De acordo com Pontes, duas alternativas estão em discussão para cobrir as despesas com as bolsas. A primeira possibilidade é de que os recursos venham de uma possível antecipação do pagamento de dividendos dos bancos públicos à União. Isso dependeria, de acordo com Pontes, do encaminhamento de um projeto de lei (PL) do governo ao Congresso. "Ainda não recebi nenhum sinal concreto de que este PL vai sair. O pessoal no Congresso tem cobrado, tem falado sobre isso. O Congresso conhece a importância destes recursos para a Ciência", acrescentou o ministro.
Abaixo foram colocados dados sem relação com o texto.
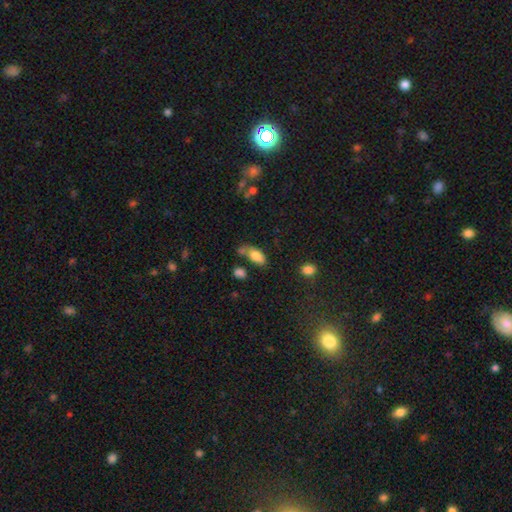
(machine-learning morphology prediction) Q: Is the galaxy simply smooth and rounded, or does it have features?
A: smooth — 81%.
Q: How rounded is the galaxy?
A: in between — 90%.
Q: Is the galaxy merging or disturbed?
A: none — 48%.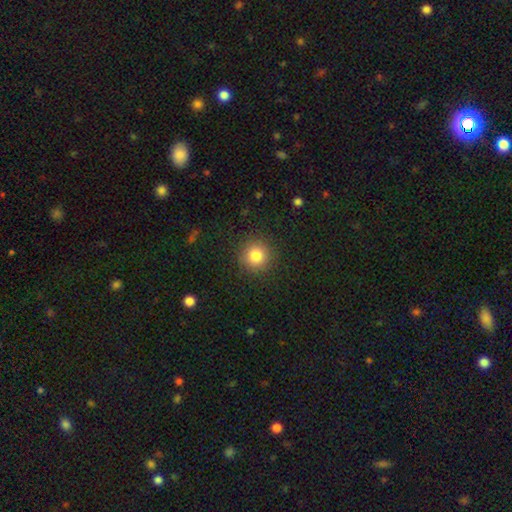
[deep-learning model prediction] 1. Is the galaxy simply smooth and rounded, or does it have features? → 83% smooth, 11% star or artifact, 6% featured or disk.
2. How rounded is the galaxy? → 94% round, 5% in between, 1% cigar-shaped.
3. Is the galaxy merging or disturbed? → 90% none, 6% minor disturbance, 3% major disturbance, 1% merger.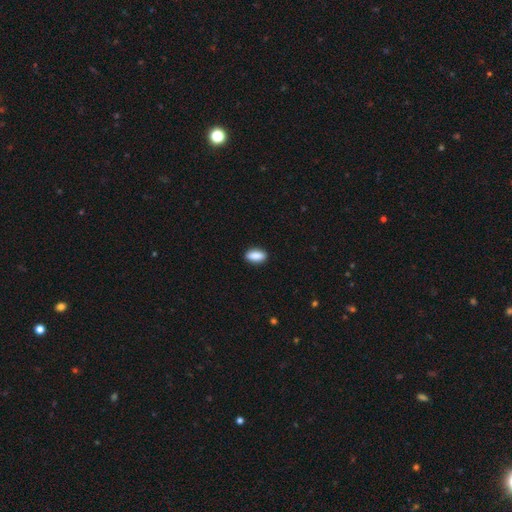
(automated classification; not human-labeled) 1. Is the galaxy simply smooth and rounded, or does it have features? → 89% smooth, 6% star or artifact, 5% featured or disk.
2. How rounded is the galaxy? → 86% in between, 11% cigar-shaped, 3% round.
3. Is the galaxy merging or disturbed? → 89% none, 8% minor disturbance, 2% major disturbance, 1% merger.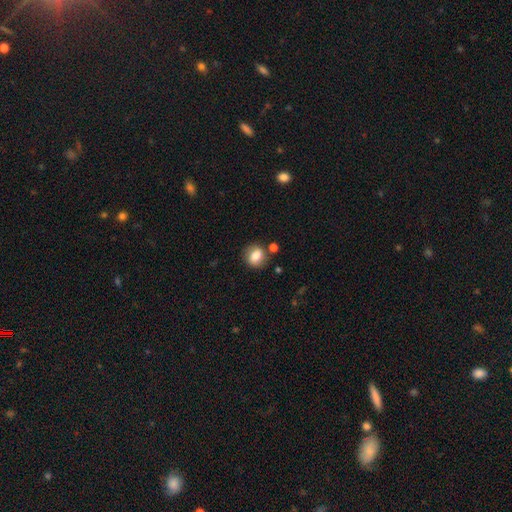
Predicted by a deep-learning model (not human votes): Smooth or featured: smooth — 80% (featured or disk — 11%)
How rounded: round — 70% (in between — 29%)
Merging: none — 77% (minor disturbance — 13%)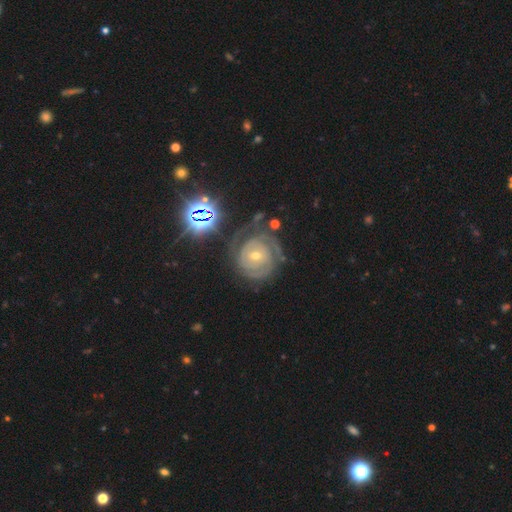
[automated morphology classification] A featured or disk galaxy (81%) with no bar (67%), tight (79%) spiral arms (92%) and a small central bulge (55%).

Vote fractions:
- Smooth or featured? featured or disk: 81% / star or artifact: 10% / smooth: 9%
- Edge-on disk? no: 97% / yes: 3%
- Bar? no: 67% / weak: 25% / strong: 9%
- Spiral arms? yes: 92% / no: 8%
- Spiral winding? tight: 79% / medium: 17% / loose: 4%
- Spiral arm count? can't tell: 34% / 2: 31% / 3: 18% / 4: 6% / 1: 6% / more than 4: 5%
- Bulge size? small: 55% / moderate: 41% / large: 2% / none: 1% / dominant: 1%
- Merging? none: 65% / minor disturbance: 19% / major disturbance: 12% / merger: 4%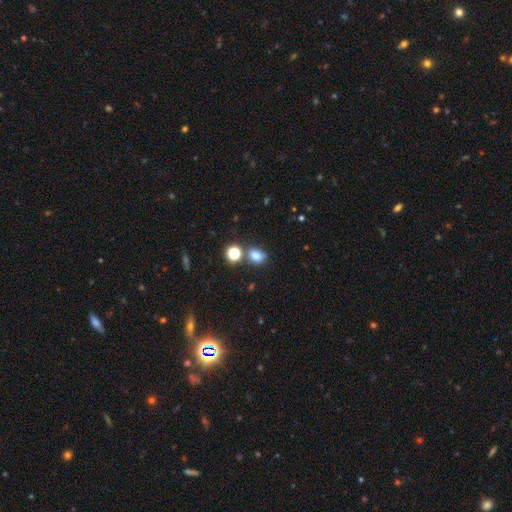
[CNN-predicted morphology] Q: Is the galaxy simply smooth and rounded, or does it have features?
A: smooth — 77%.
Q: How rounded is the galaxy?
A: in between — 61%.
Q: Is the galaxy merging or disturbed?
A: none — 62%.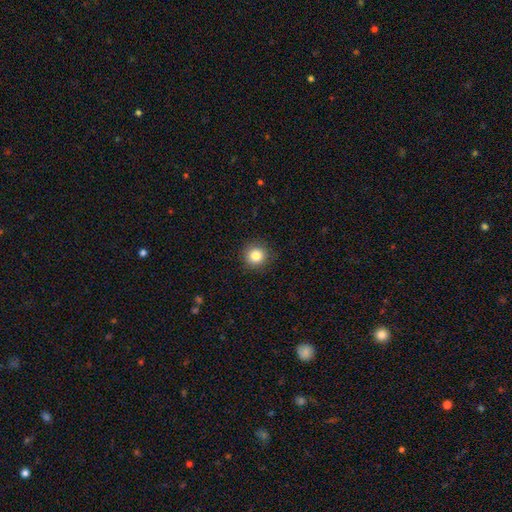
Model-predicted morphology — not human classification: This appears to be a smooth galaxy with no disk features (84%) that is round (93%). Merging: none (89%).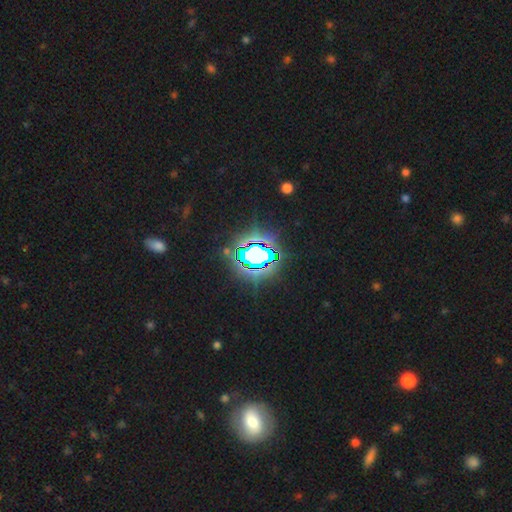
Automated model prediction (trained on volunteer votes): Smooth or featured? Predicted: star or artifact (p=0.73).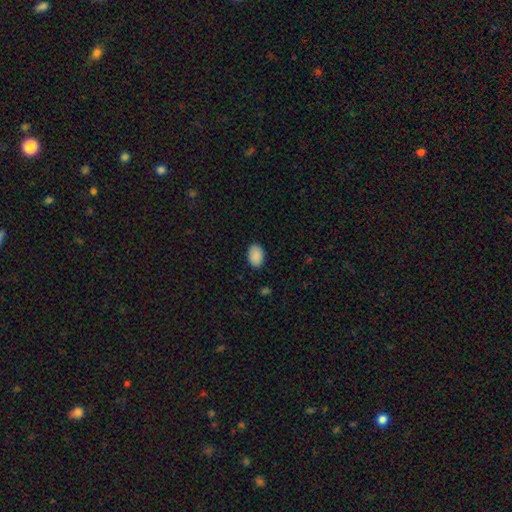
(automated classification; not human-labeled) smooth 90%, star or artifact 7%, featured or disk 3%. Down the decision tree: how rounded — in between (86%); merging — none (87%).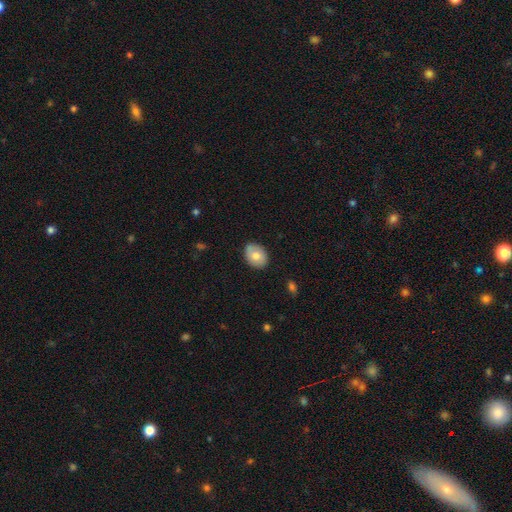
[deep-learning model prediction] smooth_or_featured: smooth (p=0.72) [alt: featured or disk p=0.20]
how_rounded: in between (p=0.65) [alt: round p=0.34]
merging: none (p=0.83) [alt: minor disturbance p=0.14]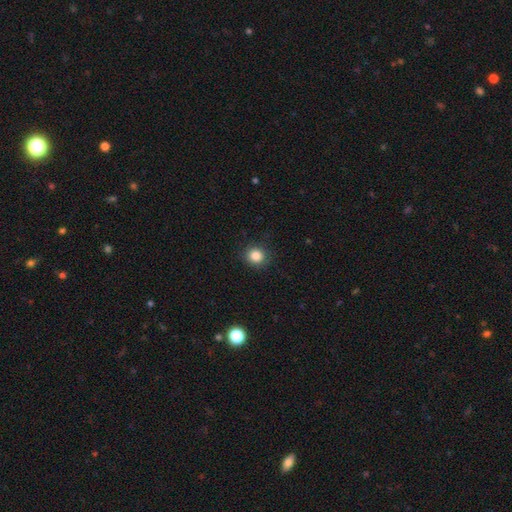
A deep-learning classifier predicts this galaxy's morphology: Smooth or featured? Predicted: smooth (p=0.85). How rounded? Predicted: round (p=0.88). Merging? Predicted: none (p=0.87).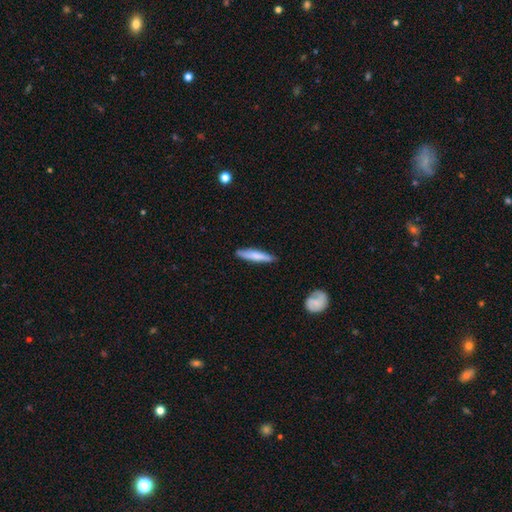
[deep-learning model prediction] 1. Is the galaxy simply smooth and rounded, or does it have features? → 74% smooth, 21% featured or disk, 5% star or artifact.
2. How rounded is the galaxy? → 89% cigar-shaped, 10% in between, 1% round.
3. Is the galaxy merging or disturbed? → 84% none, 12% minor disturbance, 2% major disturbance, 1% merger.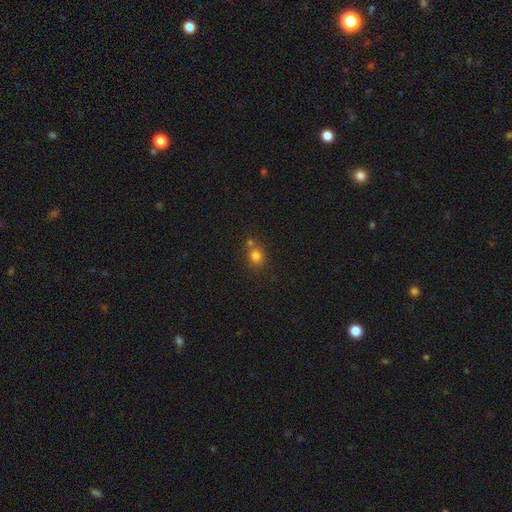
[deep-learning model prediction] Q: Smooth or featured?
A: smooth (79%); runner-up: star or artifact (14%)
Q: How rounded?
A: round (77%); runner-up: in between (22%)
Q: Merging?
A: none (60%); runner-up: merger (26%)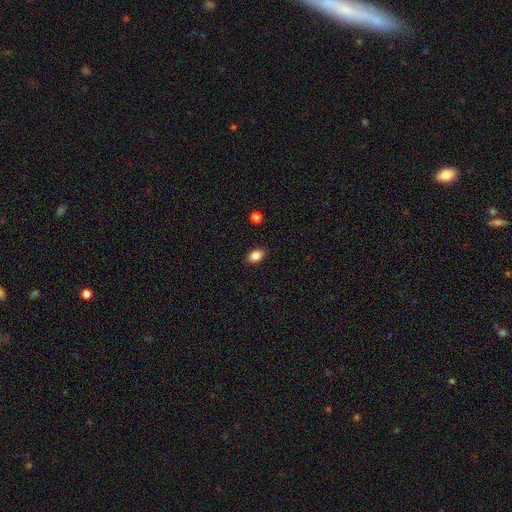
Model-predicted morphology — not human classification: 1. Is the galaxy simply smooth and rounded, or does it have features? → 85% smooth, 9% star or artifact, 6% featured or disk.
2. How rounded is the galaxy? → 88% in between, 10% round, 2% cigar-shaped.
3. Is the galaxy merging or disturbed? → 88% none, 9% minor disturbance, 2% major disturbance, 1% merger.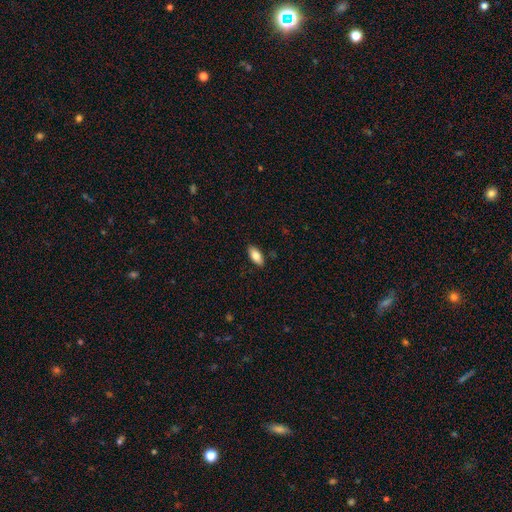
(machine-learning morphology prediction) smooth_or_featured: smooth (p=0.81) [alt: featured or disk p=0.13]
how_rounded: in between (p=0.88) [alt: cigar-shaped p=0.10]
merging: none (p=0.88) [alt: minor disturbance p=0.09]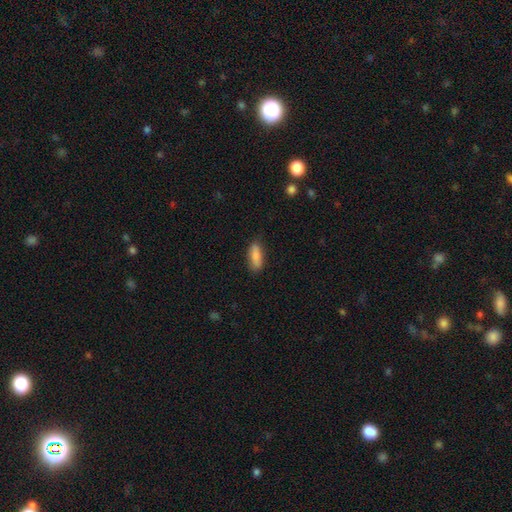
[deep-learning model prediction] This is clearly a smooth galaxy (85%). How rounded: likely in between (63%). Merging: clearly none (82%).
A segunda possibilidade é de que os R$ 248 milhões sejam cobertos a partir de uma parcela do fundo formado por recursos recuperados pela Operação Lava Jato, a partir dos desvios da Petrobras. "Para o Ministério da Ciência e Tecnologia, ficaram R$ 250 milhões deste fundo, para serem utilizados em projetos para o ano que vem. São projetos do (programa) Nordeste Conectado e outros projetos importantes. Mas na emergência, poderiam ser utilizados também estes recursos (no pagamento de bolsas)", disse Pontes.

O ministro afirmou ainda que a expectativa é de que, para 2020, o orçamento a ser trabalhado pelo ministério esteja completo. Marcos Pontes citou ainda áreas de interesse maior do governo na utilização de recursos do CNPq para a concessão de bolsas. Entre elas, ele destacou a área nuclear, de segurança cibernética, inteligência artificial, materiais avançados, tecnologias para saúde, indústria, agronegócio, turismo, comércio e desenvolvimento sustentável. "É muito extenso. Tem muita coisa para escolher", disse.

Marcos Pontes participou na manhã desta quinta-feira da conferência "Agenda do Brasil para Crescimento Econômico e Desenvolvimento", promovida pelo Council of the Americas (COA).